Joseph Michael Collins Cornyn had wanted to survive this attack if he could. He didn't. He also wanted a detonation and not a deflagration of the fuel air cloud. In that, he got what he wanted. And in the getting, he paid the Black and Tans back for Chillicothe almost five times over. He not only got the barracks, but the airfield, the corporate headquarters and the computer center also were wrecked and secondary explosions of fuel pumps, vehicle and aircraft fuel tanks and utilities finished the job. In all 4,248 mercenaries were killed outright. 732 were wounded, but many of them died subsequently. It is difficult for the doctors to put you back together once you are turned inside out by concussion.

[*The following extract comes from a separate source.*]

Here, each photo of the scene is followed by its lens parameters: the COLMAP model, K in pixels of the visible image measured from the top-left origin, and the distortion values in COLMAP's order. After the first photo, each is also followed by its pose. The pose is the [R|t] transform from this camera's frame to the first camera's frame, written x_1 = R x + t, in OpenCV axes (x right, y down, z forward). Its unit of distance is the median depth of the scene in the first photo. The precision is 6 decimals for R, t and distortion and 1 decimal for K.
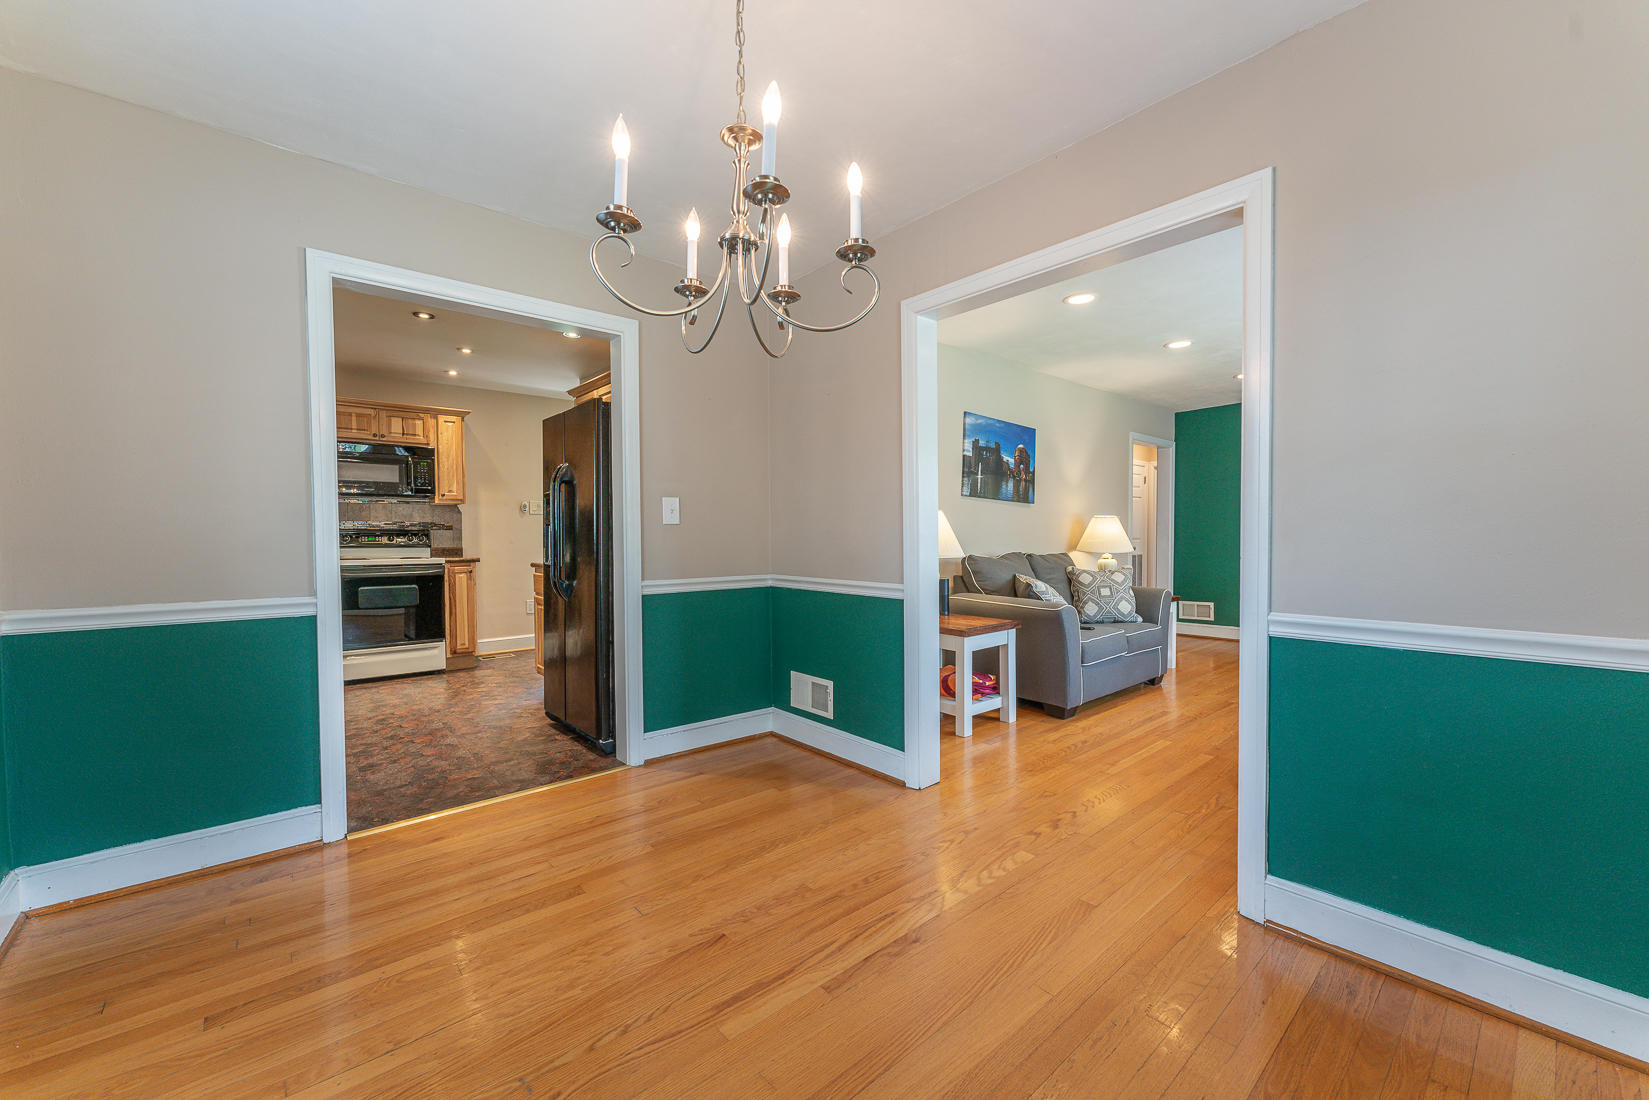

It was the greatest single blow struck by the resistance against the forces of the administration, and it made government recruiting dwindle to almost nothing. Most analysts figured the war would now be decided by the forces in the field, unless the military decided to jump in on the government's side or, it increasingly seemed possible, perhaps on the side of the resistance.

Indeed, the damage to the government's morale was so great, that they might have tried to hide the butcher's bill if it hadn't been for Willie Crawford's camera. Of course the camera didn't survive the blast, but the disc did. So did Willie and Stone Duryea, who had no trouble exfiltrating out of the Brightfire compound's shredded defenses with the greatest piece of combat footage of the entire Restoration War. It was a good thing that they could read each other's mind, because after that they were both slightly hard of hearing.

The government never did figure out who had carried out the FAE strike on Brightfire. Joe Cornyn and his plane were blown into so many pieces over such a large area of Virginia peat bog that reconstructing the forensic evidence was impossible.

Charlie Carter was released at the end of 90 days from the detention block in Richmond and came home to an empty airplane hangar and a cryptic goodbye note from Joe Cornyn. It ended with his signature and a P.S., "Up the Republic!"